**Supplied data:**
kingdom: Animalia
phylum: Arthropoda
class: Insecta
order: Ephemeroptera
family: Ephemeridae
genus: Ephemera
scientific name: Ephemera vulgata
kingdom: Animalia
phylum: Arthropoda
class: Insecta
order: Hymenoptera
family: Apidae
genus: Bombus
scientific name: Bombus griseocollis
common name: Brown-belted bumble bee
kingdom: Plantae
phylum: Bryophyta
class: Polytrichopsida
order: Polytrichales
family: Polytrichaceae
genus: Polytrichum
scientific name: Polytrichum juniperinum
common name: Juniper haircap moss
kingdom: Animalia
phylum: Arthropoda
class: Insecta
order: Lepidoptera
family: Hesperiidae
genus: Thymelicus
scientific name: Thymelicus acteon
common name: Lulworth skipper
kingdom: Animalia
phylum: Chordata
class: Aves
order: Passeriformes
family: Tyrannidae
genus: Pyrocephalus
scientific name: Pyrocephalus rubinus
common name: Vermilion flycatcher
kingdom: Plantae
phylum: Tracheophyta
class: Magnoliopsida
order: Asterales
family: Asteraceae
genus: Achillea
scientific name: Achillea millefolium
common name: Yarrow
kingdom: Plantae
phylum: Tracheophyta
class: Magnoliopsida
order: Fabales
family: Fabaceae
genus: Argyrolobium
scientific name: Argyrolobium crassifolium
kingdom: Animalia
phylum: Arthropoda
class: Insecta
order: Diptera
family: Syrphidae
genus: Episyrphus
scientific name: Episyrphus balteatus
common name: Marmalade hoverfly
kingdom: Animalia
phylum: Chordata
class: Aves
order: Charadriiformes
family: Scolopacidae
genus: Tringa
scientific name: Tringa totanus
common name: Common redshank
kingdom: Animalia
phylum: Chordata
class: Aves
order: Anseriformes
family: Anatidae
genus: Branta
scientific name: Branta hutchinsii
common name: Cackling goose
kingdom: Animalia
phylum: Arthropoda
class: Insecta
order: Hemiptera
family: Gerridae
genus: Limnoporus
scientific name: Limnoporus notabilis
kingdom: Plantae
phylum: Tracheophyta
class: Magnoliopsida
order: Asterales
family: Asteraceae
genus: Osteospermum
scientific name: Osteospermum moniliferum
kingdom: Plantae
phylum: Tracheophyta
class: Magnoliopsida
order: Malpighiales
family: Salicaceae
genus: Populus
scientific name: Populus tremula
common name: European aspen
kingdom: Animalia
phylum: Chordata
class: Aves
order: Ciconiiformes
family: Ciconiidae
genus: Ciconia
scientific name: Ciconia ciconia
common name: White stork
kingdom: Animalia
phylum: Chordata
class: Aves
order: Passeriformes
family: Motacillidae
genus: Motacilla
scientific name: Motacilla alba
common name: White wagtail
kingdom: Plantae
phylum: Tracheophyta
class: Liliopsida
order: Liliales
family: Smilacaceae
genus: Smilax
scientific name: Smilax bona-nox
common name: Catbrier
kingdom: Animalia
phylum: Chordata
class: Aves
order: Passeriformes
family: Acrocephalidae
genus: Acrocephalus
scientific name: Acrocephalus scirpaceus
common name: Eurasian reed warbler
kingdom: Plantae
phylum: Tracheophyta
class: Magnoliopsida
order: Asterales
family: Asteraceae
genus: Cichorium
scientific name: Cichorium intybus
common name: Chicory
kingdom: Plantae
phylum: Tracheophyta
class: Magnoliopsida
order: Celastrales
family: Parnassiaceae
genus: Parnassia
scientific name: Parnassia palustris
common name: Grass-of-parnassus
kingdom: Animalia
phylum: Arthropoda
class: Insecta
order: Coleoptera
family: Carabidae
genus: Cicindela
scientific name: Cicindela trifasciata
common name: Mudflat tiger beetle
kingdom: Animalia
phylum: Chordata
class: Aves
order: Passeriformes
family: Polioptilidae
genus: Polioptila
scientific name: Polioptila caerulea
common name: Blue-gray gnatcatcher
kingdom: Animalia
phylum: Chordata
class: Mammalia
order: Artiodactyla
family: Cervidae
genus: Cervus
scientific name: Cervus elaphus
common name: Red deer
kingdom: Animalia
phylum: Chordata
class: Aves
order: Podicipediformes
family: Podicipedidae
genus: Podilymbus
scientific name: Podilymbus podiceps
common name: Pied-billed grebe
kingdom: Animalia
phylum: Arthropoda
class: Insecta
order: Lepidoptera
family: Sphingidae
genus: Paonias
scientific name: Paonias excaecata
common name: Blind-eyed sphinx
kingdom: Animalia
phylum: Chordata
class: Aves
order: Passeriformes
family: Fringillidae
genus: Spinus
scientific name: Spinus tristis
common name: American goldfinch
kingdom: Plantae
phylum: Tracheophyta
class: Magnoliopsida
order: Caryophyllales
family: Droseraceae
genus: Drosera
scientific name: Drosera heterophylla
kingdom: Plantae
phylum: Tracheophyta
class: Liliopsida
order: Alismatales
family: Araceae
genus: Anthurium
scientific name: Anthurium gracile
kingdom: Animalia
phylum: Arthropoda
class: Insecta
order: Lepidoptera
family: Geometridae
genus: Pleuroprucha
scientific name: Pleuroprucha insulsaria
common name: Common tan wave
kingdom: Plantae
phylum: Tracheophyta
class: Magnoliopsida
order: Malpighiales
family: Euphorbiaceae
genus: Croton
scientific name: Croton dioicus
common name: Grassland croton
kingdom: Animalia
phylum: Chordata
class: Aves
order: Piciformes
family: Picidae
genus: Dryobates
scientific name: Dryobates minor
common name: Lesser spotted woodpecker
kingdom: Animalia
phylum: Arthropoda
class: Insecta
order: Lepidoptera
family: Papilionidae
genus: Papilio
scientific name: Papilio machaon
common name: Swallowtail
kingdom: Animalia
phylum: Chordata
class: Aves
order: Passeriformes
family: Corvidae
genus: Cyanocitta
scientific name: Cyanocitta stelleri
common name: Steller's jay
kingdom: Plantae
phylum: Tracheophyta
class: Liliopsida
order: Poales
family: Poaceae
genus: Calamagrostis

**What you should do:** Write out every naming line for each of the records above, word for word and in the same order.

**Response below:**
kingdom: Animalia
phylum: Arthropoda
class: Insecta
order: Ephemeroptera
family: Ephemeridae
genus: Ephemera
scientific name: Ephemera vulgata
kingdom: Animalia
phylum: Arthropoda
class: Insecta
order: Hymenoptera
family: Apidae
genus: Bombus
scientific name: Bombus griseocollis
common name: Brown-belted bumble bee
kingdom: Plantae
phylum: Bryophyta
class: Polytrichopsida
order: Polytrichales
family: Polytrichaceae
genus: Polytrichum
scientific name: Polytrichum juniperinum
common name: Juniper haircap moss
kingdom: Animalia
phylum: Arthropoda
class: Insecta
order: Lepidoptera
family: Hesperiidae
genus: Thymelicus
scientific name: Thymelicus acteon
common name: Lulworth skipper
kingdom: Animalia
phylum: Chordata
class: Aves
order: Passeriformes
family: Tyrannidae
genus: Pyrocephalus
scientific name: Pyrocephalus rubinus
common name: Vermilion flycatcher
kingdom: Plantae
phylum: Tracheophyta
class: Magnoliopsida
order: Asterales
family: Asteraceae
genus: Achillea
scientific name: Achillea millefolium
common name: Yarrow
kingdom: Plantae
phylum: Tracheophyta
class: Magnoliopsida
order: Fabales
family: Fabaceae
genus: Argyrolobium
scientific name: Argyrolobium crassifolium
kingdom: Animalia
phylum: Arthropoda
class: Insecta
order: Diptera
family: Syrphidae
genus: Episyrphus
scientific name: Episyrphus balteatus
common name: Marmalade hoverfly
kingdom: Animalia
phylum: Chordata
class: Aves
order: Charadriiformes
family: Scolopacidae
genus: Tringa
scientific name: Tringa totanus
common name: Common redshank
kingdom: Animalia
phylum: Chordata
class: Aves
order: Anseriformes
family: Anatidae
genus: Branta
scientific name: Branta hutchinsii
common name: Cackling goose
kingdom: Animalia
phylum: Arthropoda
class: Insecta
order: Hemiptera
family: Gerridae
genus: Limnoporus
scientific name: Limnoporus notabilis
kingdom: Plantae
phylum: Tracheophyta
class: Magnoliopsida
order: Asterales
family: Asteraceae
genus: Osteospermum
scientific name: Osteospermum moniliferum
kingdom: Plantae
phylum: Tracheophyta
class: Magnoliopsida
order: Malpighiales
family: Salicaceae
genus: Populus
scientific name: Populus tremula
common name: European aspen
kingdom: Animalia
phylum: Chordata
class: Aves
order: Ciconiiformes
family: Ciconiidae
genus: Ciconia
scientific name: Ciconia ciconia
common name: White stork
kingdom: Animalia
phylum: Chordata
class: Aves
order: Passeriformes
family: Motacillidae
genus: Motacilla
scientific name: Motacilla alba
common name: White wagtail
kingdom: Plantae
phylum: Tracheophyta
class: Liliopsida
order: Liliales
family: Smilacaceae
genus: Smilax
scientific name: Smilax bona-nox
common name: Catbrier
kingdom: Animalia
phylum: Chordata
class: Aves
order: Passeriformes
family: Acrocephalidae
genus: Acrocephalus
scientific name: Acrocephalus scirpaceus
common name: Eurasian reed warbler
kingdom: Plantae
phylum: Tracheophyta
class: Magnoliopsida
order: Asterales
family: Asteraceae
genus: Cichorium
scientific name: Cichorium intybus
common name: Chicory
kingdom: Plantae
phylum: Tracheophyta
class: Magnoliopsida
order: Celastrales
family: Parnassiaceae
genus: Parnassia
scientific name: Parnassia palustris
common name: Grass-of-parnassus
kingdom: Animalia
phylum: Arthropoda
class: Insecta
order: Coleoptera
family: Carabidae
genus: Cicindela
scientific name: Cicindela trifasciata
common name: Mudflat tiger beetle
kingdom: Animalia
phylum: Chordata
class: Aves
order: Passeriformes
family: Polioptilidae
genus: Polioptila
scientific name: Polioptila caerulea
common name: Blue-gray gnatcatcher
kingdom: Animalia
phylum: Chordata
class: Mammalia
order: Artiodactyla
family: Cervidae
genus: Cervus
scientific name: Cervus elaphus
common name: Red deer
kingdom: Animalia
phylum: Chordata
class: Aves
order: Podicipediformes
family: Podicipedidae
genus: Podilymbus
scientific name: Podilymbus podiceps
common name: Pied-billed grebe
kingdom: Animalia
phylum: Arthropoda
class: Insecta
order: Lepidoptera
family: Sphingidae
genus: Paonias
scientific name: Paonias excaecata
common name: Blind-eyed sphinx
kingdom: Animalia
phylum: Chordata
class: Aves
order: Passeriformes
family: Fringillidae
genus: Spinus
scientific name: Spinus tristis
common name: American goldfinch
kingdom: Plantae
phylum: Tracheophyta
class: Magnoliopsida
order: Caryophyllales
family: Droseraceae
genus: Drosera
scientific name: Drosera heterophylla
kingdom: Plantae
phylum: Tracheophyta
class: Liliopsida
order: Alismatales
family: Araceae
genus: Anthurium
scientific name: Anthurium gracile
kingdom: Animalia
phylum: Arthropoda
class: Insecta
order: Lepidoptera
family: Geometridae
genus: Pleuroprucha
scientific name: Pleuroprucha insulsaria
common name: Common tan wave
kingdom: Plantae
phylum: Tracheophyta
class: Magnoliopsida
order: Malpighiales
family: Euphorbiaceae
genus: Croton
scientific name: Croton dioicus
common name: Grassland croton
kingdom: Animalia
phylum: Chordata
class: Aves
order: Piciformes
family: Picidae
genus: Dryobates
scientific name: Dryobates minor
common name: Lesser spotted woodpecker
kingdom: Animalia
phylum: Arthropoda
class: Insecta
order: Lepidoptera
family: Papilionidae
genus: Papilio
scientific name: Papilio machaon
common name: Swallowtail
kingdom: Animalia
phylum: Chordata
class: Aves
order: Passeriformes
family: Corvidae
genus: Cyanocitta
scientific name: Cyanocitta stelleri
common name: Steller's jay
kingdom: Plantae
phylum: Tracheophyta
class: Liliopsida
order: Poales
family: Poaceae
genus: Calamagrostis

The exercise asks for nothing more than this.